Now, all of you are carrying that on. You are the ones really defining this new relationship in modern terms, as Vietnam goes through this enormous transformation. I can’t tell you how much of a transformation it is. None of these big, tall buildings were here 20 years ago. And now there are – 40 percent of the country is under the age of 25, a young country for whom the war is ancient history, and, by the way, for whom the war was just the American war, as opposed to the French war or the China war. It was just one of many.
And so now we have a chance to bring Vietnam into the broad community of nations in trade, in governance, and in human rights, in the rights that people have, in the way they’re respected and what their choices are in the course of their lives. These are the things that you all are working on, and we’re working on together.
We’re looking at the new trade relationship, the Trans-Pacific Partnership, which is an enormous opportunity to raise the standards by which people are doing business, which will have an impact on workers, on their job security, on their safety, on their pay, and on their rights. All of those things are affected. And it will create more jobs at home in America and here in Vietnam.
So we’re now on a wonderfully constructive, positive track towards the future. And every single one of you are the face of America and the values of that here, whether you are Vietnamese or another country’s national, whether you’re Foreign Service or Civil Service or TDY, or whatever you may be, political appointee. You are all the face of our consulate here, and our embassy in Hanoi, and of our country in Vietnam.

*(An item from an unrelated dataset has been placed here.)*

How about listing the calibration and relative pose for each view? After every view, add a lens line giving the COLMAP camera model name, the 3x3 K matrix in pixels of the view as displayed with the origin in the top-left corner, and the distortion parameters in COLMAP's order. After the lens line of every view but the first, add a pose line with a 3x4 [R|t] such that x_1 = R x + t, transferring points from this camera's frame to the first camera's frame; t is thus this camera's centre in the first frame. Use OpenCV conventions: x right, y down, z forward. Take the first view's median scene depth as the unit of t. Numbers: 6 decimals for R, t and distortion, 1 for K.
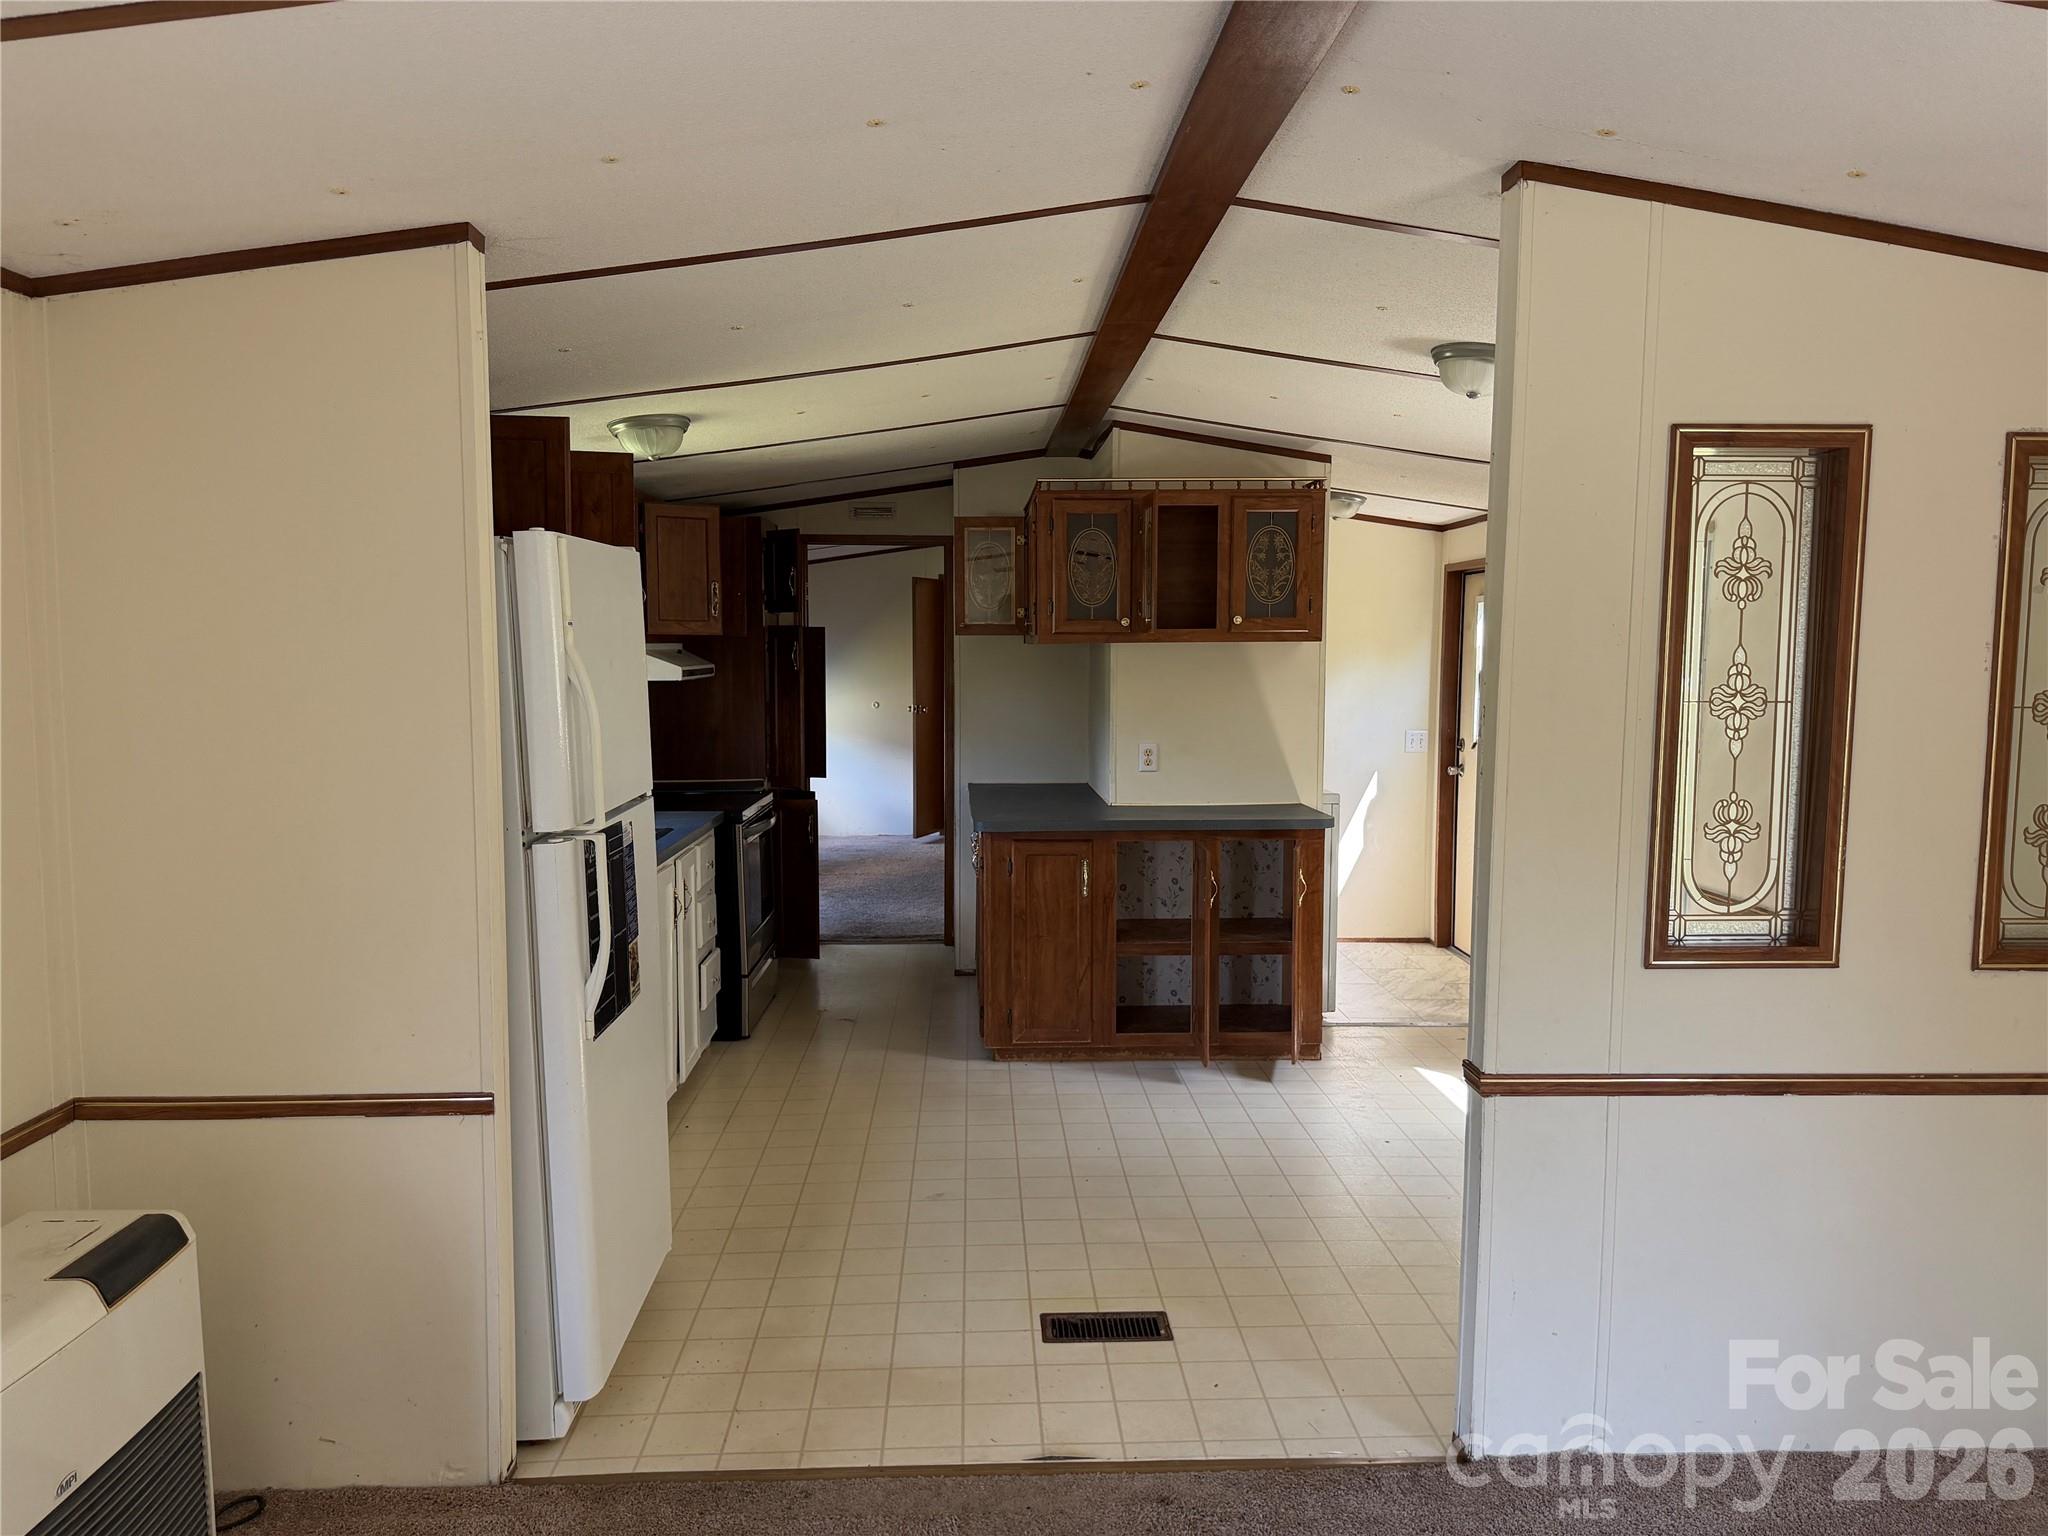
lens RADIAL K [[1442.3, 0, 1024.0], [0, 1442.3, 768.0], [0, 0, 1]] dist [0.174153, -0.267343]
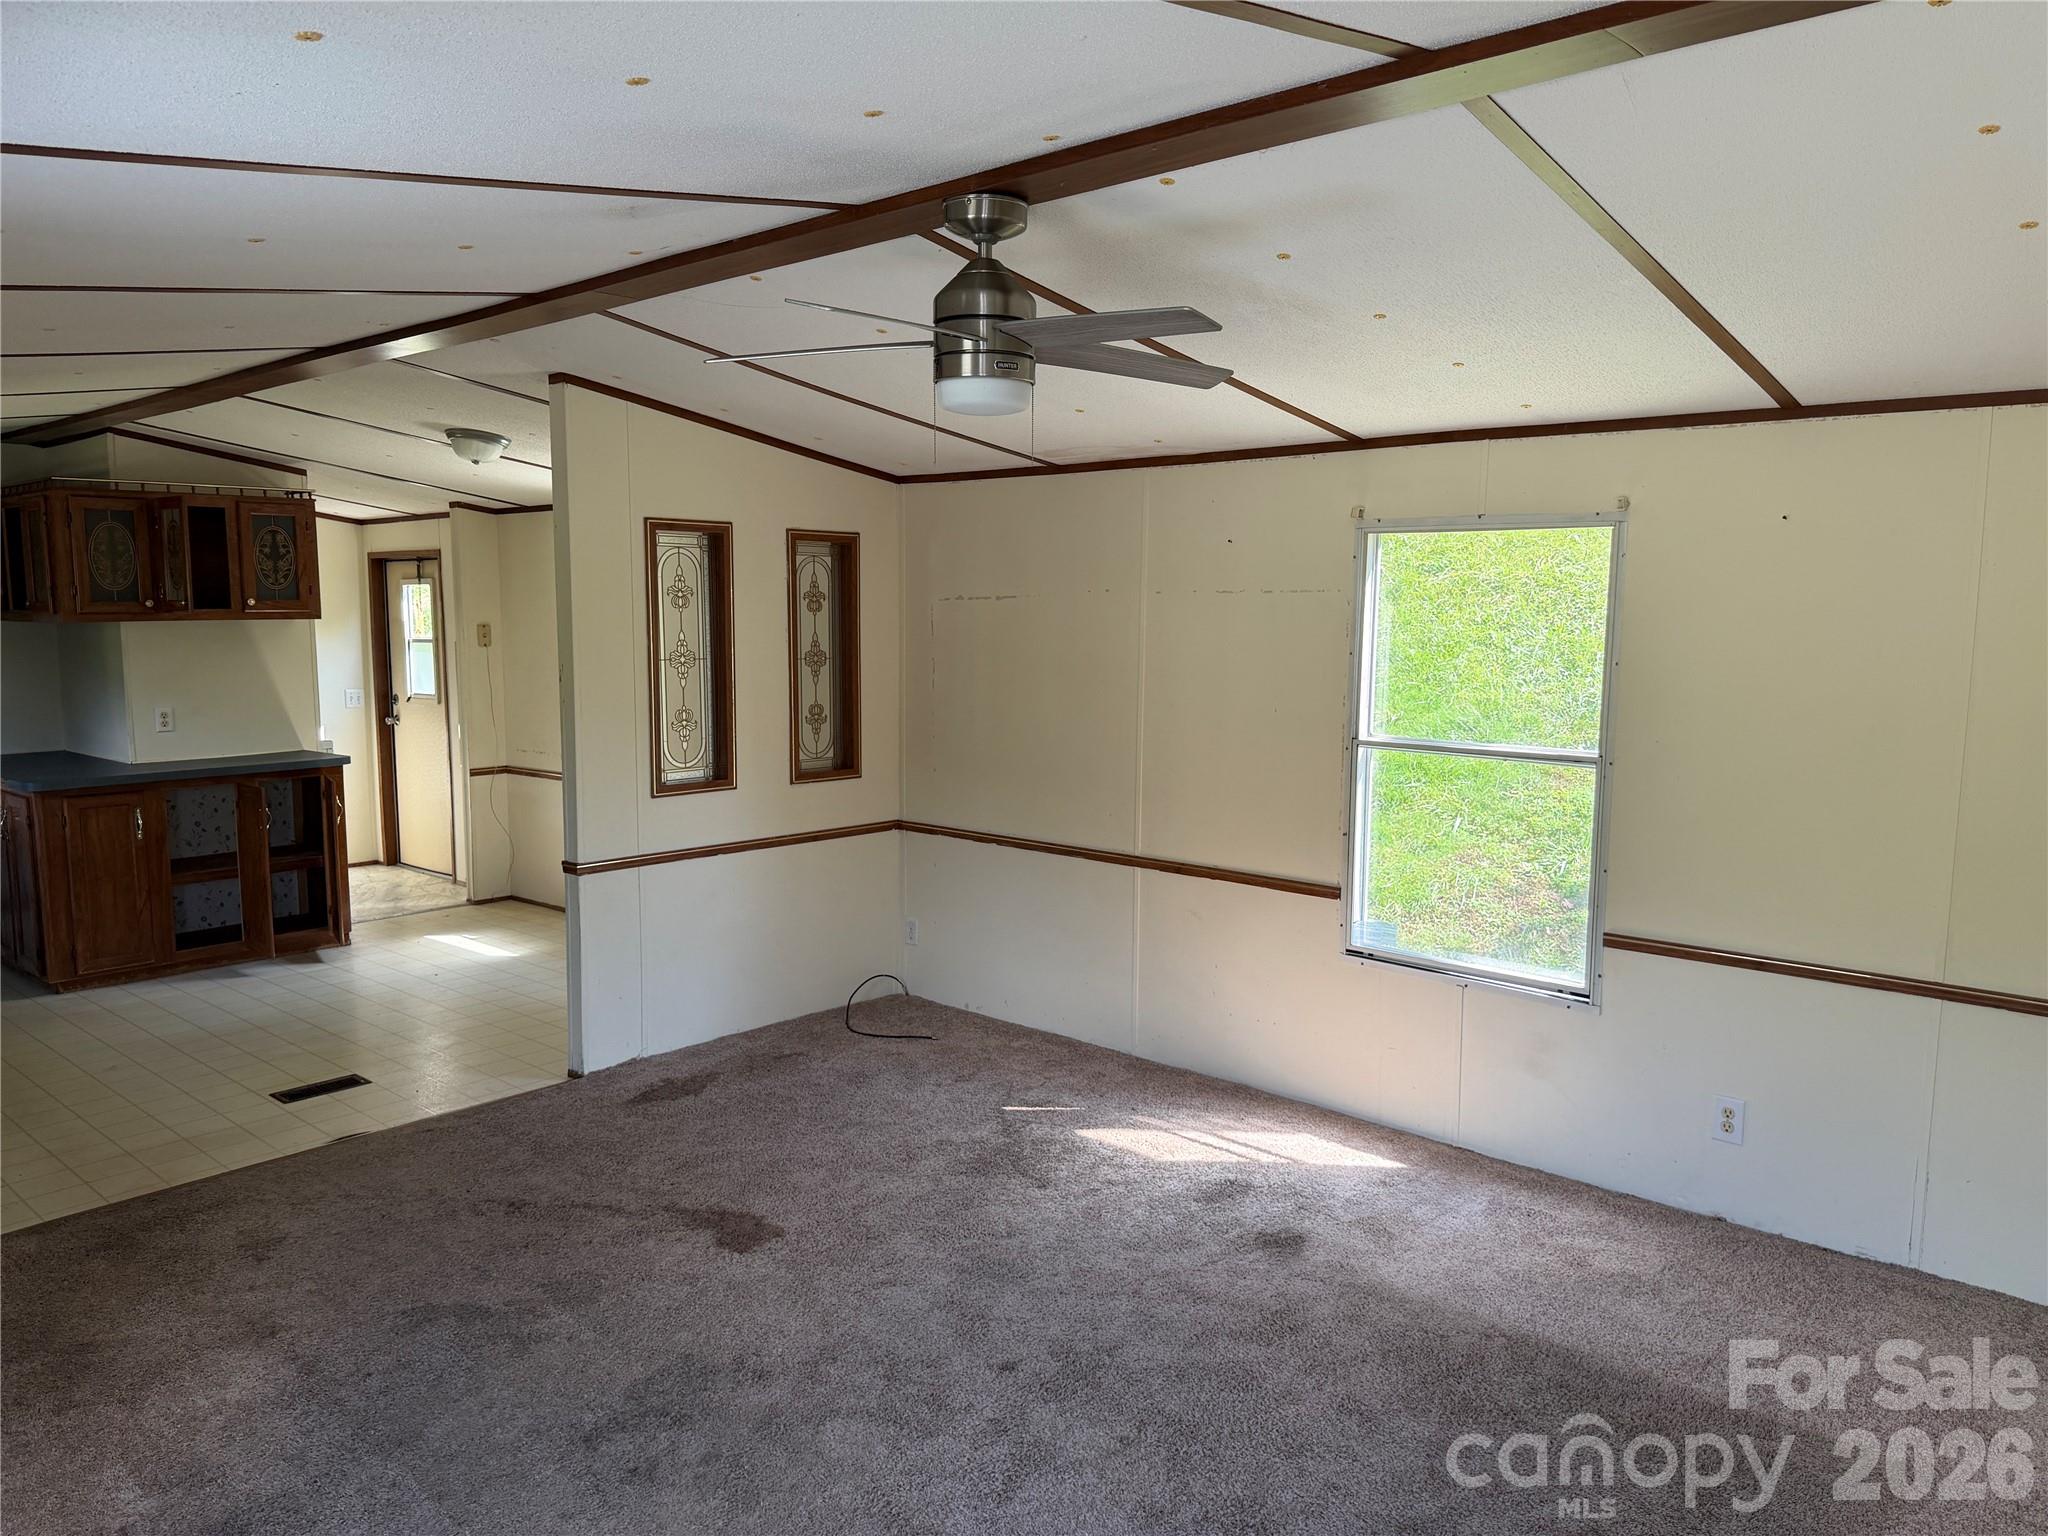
lens RADIAL K [[1442.3, 0, 1024.0], [0, 1442.3, 768.0], [0, 0, 1]] dist [0.174153, -0.267343]
pose [[0.700447, -0.082238, 0.708951, -0.297610], [0.063484, 0.996581, 0.052880, 0.013152], [-0.710875, 0.007967, 0.703273, -0.347618]]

So I want to say thank you to you. I especially want to say thank you to all – we have about 257 local hires, people who work here locally, as this distinguished group did when they worked in the embassy way back in the 1960s and ’70s. And would everybody join me in saying thank you to them, their employee, for their work when they were here? It’s an honor to meet you. (Applause.) And all of the other – who are all the other local employees? Raise your hands, local employees. Thank you, all of you. Thank you very much. We appreciate it. (Applause.)
And I want to welcome the United States Marine Corps. They are the five – the first people here in the Marine Corps since 1975. And this is now our Marine security detachment here. And, gentlemen, semper fi, thank you for being here, and we thank what you’re doing. Appreciate it. Thank you. (Applause.)
So I just – look, it’s holiday time. Somebody here can tell me a good place I can go buy some Christmas presents quickly because I’m in trouble, otherwise. (Laughter.) I need some help. But on behalf of President Obama, myself – I have the honor to serve now as Secretary – there isn’t a greater honor than to serve with all of you, because every day we get to get up and go to work and try to make life better for other people. And we get to represent values that are worth fighting for. And I think every single one of you – you wouldn’t be here if you didn’t believe in that and you didn’t care about it. I thank you profoundly on behalf of your country, on behalf of me, as Secretary, on behalf of President Obama. And I wish all of you wonderful, happy holidays, Merry Christmas, Happy Hanukkah, happy whatever everybody else celebrates. Have a great time. God bless, and take care. Thank you. Thank you. (Applause.)